● **Instructions to follow**:
All records that follow are to be copied exactly, with images omitted.

START Records for this task

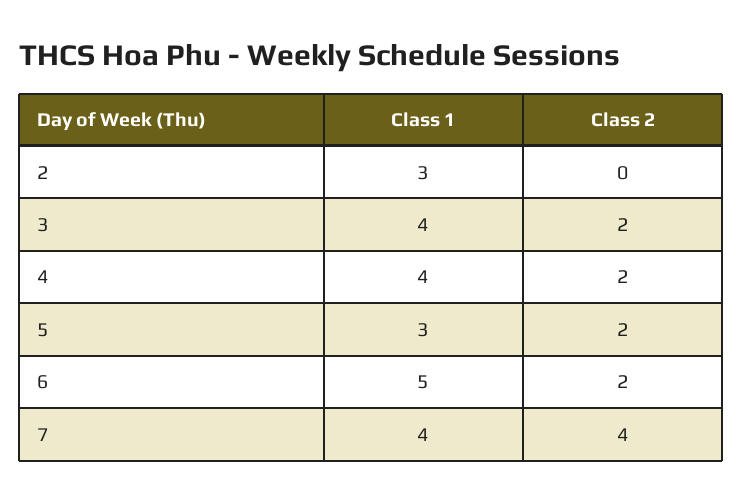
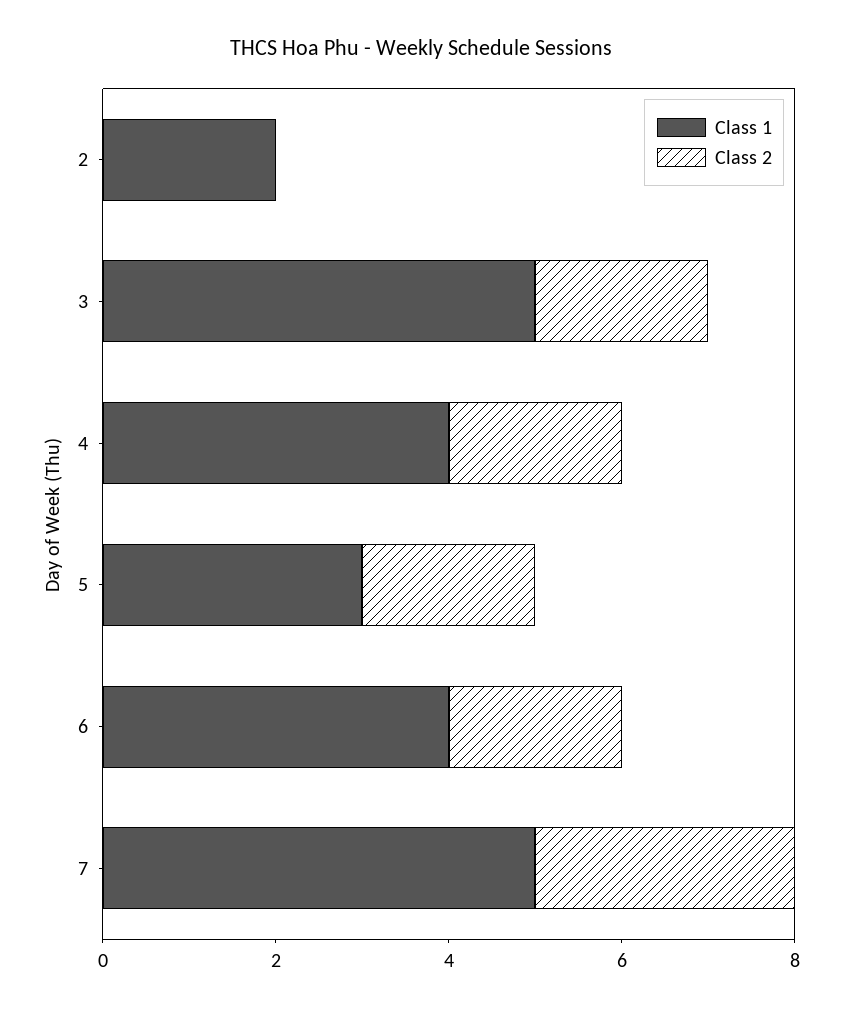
  {
    "Class 1": {
-     "2": 3,
+     "2": 2,
-     "3": 4,
+     "3": 5,
      "4": 4,
      "5": 3,
-     "6": 5,
+     "6": 4,
-     "7": 4
+     "7": 5
    },
    "Class 2": {
      "2": 0,
      "3": 2,
      "4": 2,
      "5": 2,
      "6": 2,
-     "7": 4
+     "7": 3
    }
  }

END Records for this task

● **Output**:
  {
    "Class 1": {
-     "2": 3,
+     "2": 2,
-     "3": 4,
+     "3": 5,
      "4": 4,
      "5": 3,
-     "6": 5,
+     "6": 4,
-     "7": 4
+     "7": 5
    },
    "Class 2": {
      "2": 0,
      "3": 2,
      "4": 2,
      "5": 2,
      "6": 2,
-     "7": 4
+     "7": 3
    }
  }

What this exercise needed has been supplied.